As regrettable as this is for the poor, the distribution of wealth between people and peoples does not make a environmental difference. For the planet it is the same, whether 20 per cent of the 6,4 billion humans consume 80 per cent of the resources or whether resource consumption is equitably shared by all.

It is the total weight on the planet that all humans have together that matters. And this total footprint on our Earth is far too big and absolutely unsustainable. At the present rate of consumption, even without growth, many resources will irretrievably depleted within a small number of generations.

The WTO does not only shift the balance towards the rich. It also has a set of rules and practices that are profoundly anti-environmental and seriously hamper and obstruct any honest effort to protect environmental, social and moral values. The below account of Peter Singer from the Human Values Department of Princeton University may demonstrate some of ways in which the WTO harms the planet - people and other life alike.

One Economy - [p.60]The Misuse of the Product/Process Distinction
Extract from "One World" (pages 60 to 70), by Peter Singer
(2004, Yale University Press - Copyright notice...)

This "product" versus "process" distinction is crucial to understanding the impact of WTO rules in many areas. As the tuna-dolphin case exemplifies, and as later decisions have reiterated, the WTO operates on the basis that a country cannot ban a product on the basis of the process by which the product was made but only by showing that the banned product is different in its inherent nature from other products. In matters relating to the killing or mistreatment of animals alone, for example, apart from the tuna-dolphin case, the WTO has had the following impact:
  • In 1991 the European Union agreed to prohibit, from 1995, the sale of furs that had come from animals caught in steel-jaw leghold traps. (These traps crush and hold the animal's leg, holding the animal until the trapper returns, which may be several days. Nocturnal animals are terrified at being held out in daylight. Animals may die of thirst or from their injuries. They have been known to bite off their own legs to get free.) Because it is impossible to tell if an individual pelt has come from an animal caught in one of these traps, or by some relatively more humane method, the European Union decided to accept the import of furs only from countries that had banned the steel-jaw leghold trap. The United States, Canada, and Russia threatened to lodge a complaint with the WTO against this ban. The European Union capitulated, allowing fur caught with steel-jaw leghold traps to continue to be sold in Europe. (15)
  • In 1993 the European Union adopted a directive preventing the use of animals in cosmetics testing and prohibiting, by 1998, the sale [p.61]of cosmetics that had been tested on animals. But the European Union was advised that the prohibition on the sale rules. The ban was never implemented. (16)
  • In 1989, after prolonged public campaigning, the European Union banned the sale of beef from cattle treated with growth-promoting hormones. Health concerns were the main reason given for the ban, although animal welfare organizations have expressed concern about the implications of the hormones for the health of the cattle. (17) The United States successfully challenged the ban at the WTO, with the WTO panel finding that there was not sufficient scientific basis for believing that the use of the hormones posed a risk to human health.
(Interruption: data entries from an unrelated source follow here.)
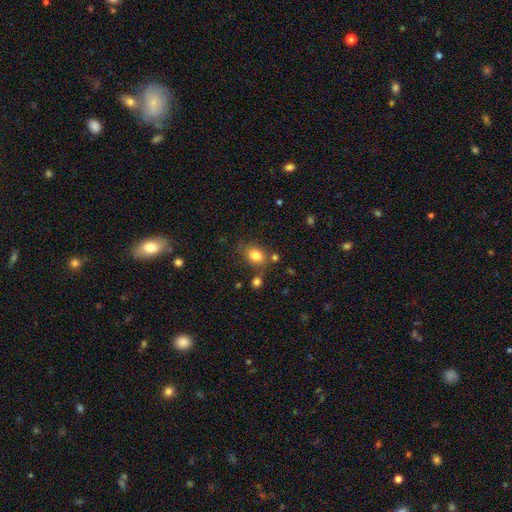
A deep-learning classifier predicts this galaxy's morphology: Q: Smooth or featured?
A: smooth (81%); runner-up: star or artifact (11%)
Q: How rounded?
A: in between (51%); runner-up: round (48%)
Q: Merging?
A: none (70%); runner-up: minor disturbance (15%)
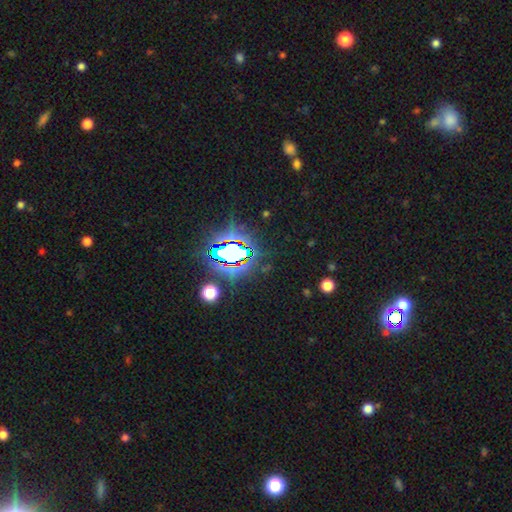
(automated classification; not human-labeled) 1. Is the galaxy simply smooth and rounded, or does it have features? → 81% star or artifact, 11% smooth, 8% featured or disk.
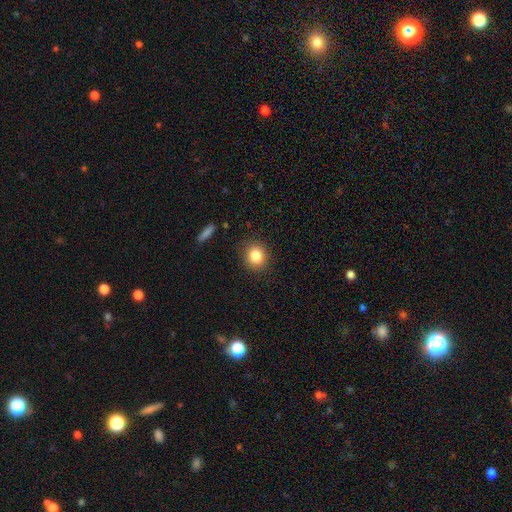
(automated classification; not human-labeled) The model was most divided on "how rounded": round: 78%, in between: 21%, cigar-shaped: 1%. More confident: merging — none (88%); smooth or featured — smooth (84%).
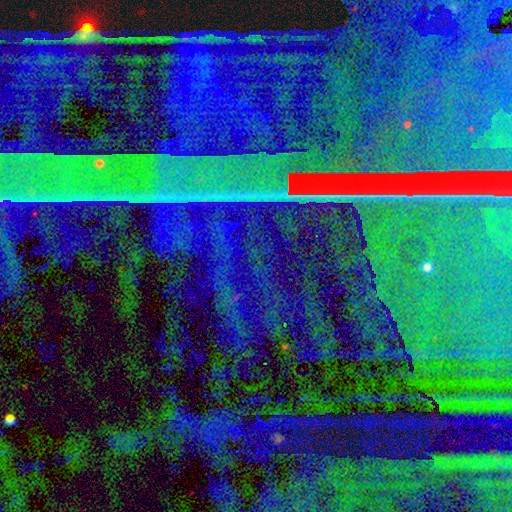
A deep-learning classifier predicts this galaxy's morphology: Smooth or featured?
  - star or artifact: 88% *
  - featured or disk: 7%
  - smooth: 5%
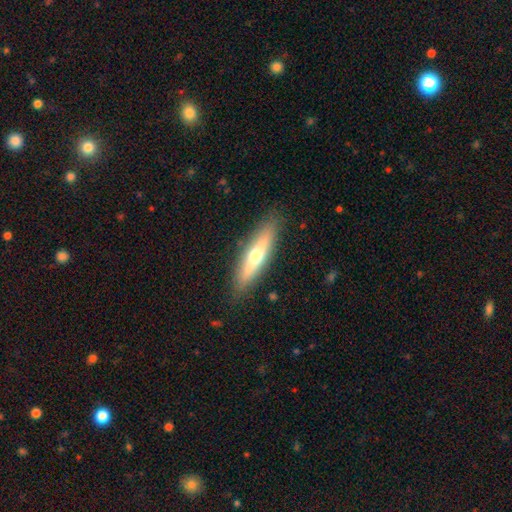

The European Union appealed, but the WTO's appellate body also found in favor of the United States. When the European Union nevertheless refused to lift the ban, the WTO authorized the United States to retaliate by imposing 100 percent duties on $116 million of EU agricultural products. (18)
The decisions in all of these cases rest on the claim that the product - the fur, the cosmetic, the beef - is the same product as other products allowed to be sold in the country, and the fact that they are the outcome of a different process is irrelevant. But why is it irrelevant? What does the product/process distinction have to do with the rejection of unfair trading practices that, according to IO Common Misunderstandings, is the reason why the WTO prohibits some forms of environmental protection? At first glance, nothing at all. But Trading into the Future suggests the following link:
    What was the reason behind. . . [the tuna-dolphin] ruling? If the U.S. arguments were accepted, then any country could ban imports of a product from another country merely because the exporting country has different [p.62]environmental, health and social policies from its own. This would create a virtually open-ended route for any country to apply trade restrictions unilaterally. . . the door would be opened to a possible flood of protectionist abuses. (19)
Now we can see how misleading the statement in 10 Common Misunderstandings is. In that document the WTO defends itself by claiming that under its rules, environmental protection measures are prohibited only if those measures treat foreign producers more harshly than domestic producers. But what really happens when the WTO considers a case where the law is applied fairly to both domestic and foreign producers? The issue becomes, not whether foreign producers were in fact treated more harshly than domestic producers, but whether allowing a country to prohibit a product because of the way in which it was produced could open the door to "a flood of protectionist abuses." Even if we assume that this flood really would occur, the argument assumes that the value of preventing such a flood of protectionist abuses is greater than the value of protecting the environment, animals, and community peace of mind - greater, for example, than the value of protecting millions of dolphins from cruel and premature death, of stopping the barbarity of the steel-jaw leghold trap, or of providing the public with the peace of mind they seek in respect to their concerns about the hazards of hormone-treated beef. And these are just three among the countless things we value that our governments might, but for WTO rulings, see fit to protect by prohibiting the import of products produced in ways we consider objectionable. Import prohibitions against goods produced in ways that violate human rights - for example, by using forced lab or, or pushing indigenous people off their land - would also fail to pass the test of being [p.63]applied to a product, rather than a process. If any form of protection, no matter how fair it is in the way it treats domestic and foreign enterprises, is ruled out because it targets a process rather than a product, that will drastically curtail the means by which a nation can protect its values.

In any case, there is no solid ground for believing that the product/process distinction is the only way to stop a flood of protectionist legislation. There are more finely grained ways in which dispute panels - made up of, the WTO tells us, experts in trade and law - can distinguish disguised or unjustifiable protectionism from reasonable measures to protect the environment. The first test should be, as both 10 Common Misunderstandings and the November 2001 WTO Ministerial Declaration suggest, whether the measure taken to protect the environment or animal welfare, or whatever other legitimate objectives a nation may have, deals evenhandedly with the nation's own producers and with foreign producers. If it does, then the measure is prima facie acceptable, and any nation seeking to have it invalidated should be required to show that the environmental or other objectives the measure purports to aim at could reasonably have been achieved without restricting trade to the extent that the measure does restrict it.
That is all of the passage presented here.